Senator Bob Corker, Republican chairman of the Senate Foreign Relations Committee, held the hearing as President Donald Trump wrapped up a 12-day trip to Asia largely dominated by concerns about Pyongyang’s nuclear ambitions.

Corker acknowledged that senators, including Democrats and Trump’s fellow Republicans, have raised questions about Trump’s authority to wage war, use nuclear weapons and enter into or end international agreements.

Trump has traded insults and threats with North Korean Leader Kim Jong Un and used expressions like “fire and fury” to hint that any use of lethal force against North Korea would be overwhelming. On Sunday, he again insulted Kim by calling him “short and fat.”

Corker himself warned last month that Trump might be putting the United States “on the path to World War Three.”

But on Tuesday Corker said the hearing was not intended to target Trump. “This is not specific to anybody,” he said.

Democrats made clear they were concerned about Trump.

“We are concerned that the president of the United States is so unstable, is so volatile, has a decision-making process that is so quixotic, that he might order a nuclear weapons strike that is wildly out of step with US national security interests,” Senator Chris Murphy said.
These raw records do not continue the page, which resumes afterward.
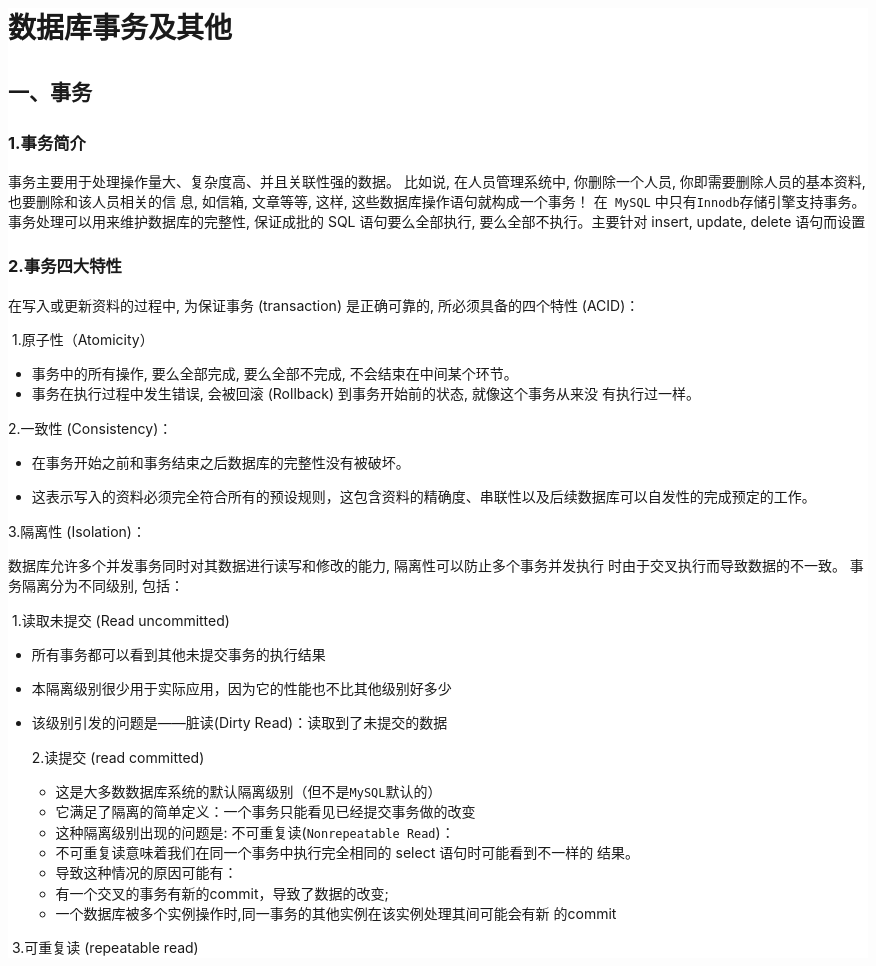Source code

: #  数据库事务及其他

## 一、事务

### 1.事务简介

事务主要⽤于处理操作量⼤、复杂度⾼、并且关联性强的数据。
⽐如说, 在⼈员管理系统中, 你删除⼀个⼈员, 你即需要删除⼈员的基本资料, 也要删除和该⼈员相关的信
息, 如信箱, ⽂章等等, 这样, 这些数据库操作语句就构成⼀个事务！
在` MySQL` 中只有` Innodb `存储引擎⽀持事务。
事务处理可以⽤来维护数据库的完整性, 保证成批的 SQL 语句要么全部执⾏, 要么全部不执⾏。主要针对
insert, update, delete 语句⽽设置

### 2.事务四大特性

在写⼊或更新资料的过程中, 为保证事务 (transaction) 是正确可靠的, 所必须具备的四个特性 (ACID)：

​	1.原子性（Atomicity）

+ 事务中的所有操作, 要么全部完成, 要么全部不完成, 不会结束在中间某个环节。
+ 事务在执⾏过程中发⽣错误, 会被回滚 (Rollback) 到事务开始前的状态, 就像这个事务从来没
有执⾏过⼀样。

2.⼀致性 (Consistency)：

- 在事务开始之前和事务结束之后数据库的完整性没有被破坏。

- 这表示写入的资料必须完全符合所有的预设规则，这包含资料的精确度、串联性以及后续数据库可以自发性的完成预定的工作。

3.隔离性 (Isolation)：

数据库允许多个并发事务同时对其数据进⾏读写和修改的能⼒, 隔离性可以防⽌多个事务并发执⾏
时由于交叉执⾏⽽导致数据的不⼀致。
事务隔离分为不同级别, 包括：

​	1.读取未提交 (Read uncommitted)

  + 所有事务都可以看到其他未提交事务的执⾏结果

  + 本隔离级别很少⽤于实际应⽤，因为它的性能也不⽐其他级别好多少

  + 该级别引发的问题是——脏读(Dirty Read)：读取到了未提交的数据

    2.读提交 (read committed)

    - 这是⼤多数数据库系统的默认隔离级别（但不是`MySQL`默认的）
    - 它满⾜了隔离的简单定义：⼀个事务只能看⻅已经提交事务做的改变
    - 这种隔离级别出现的问题是: 不可重复读(`Nonrepeatable Read`)：
    - 不可重复读意味着我们在同⼀个事务中执⾏完全相同的 select 语句时可能看到不⼀样的
      结果。
    - 导致这种情况的原因可能有：
    - 有⼀个交叉的事务有新的commit，导致了数据的改变;
    - ⼀个数据库被多个实例操作时,同⼀事务的其他实例在该实例处理其间可能会有新
      的commit

​		3.可重复读 (repeatable read)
During the hearing, retired General Robert Kehler, former commander of US Strategic Command, said the military can refuse to follow what it considers an illegal order, even a nuclear one. But it was not clear after questions from committee members how that process would work.

Some senators want legislation to alter the president’s nuclear authority. Corker said he did not now support that idea.

“I do not see a legislative solution today, but that doesn’t mean that over the course of the next several months one might develop,” he told reporters after the hearing.

Some senators seemed to bristle about the hearing’s tone, warning against comments depicting Trump as unable to strongly retaliate for any attack.

“Every single word that has been uttered this morning at this hearing is going to be analyzed in Pyongyang,” said Republican Senator Jim Risch, who is in line to become chairman after Corker retires next year.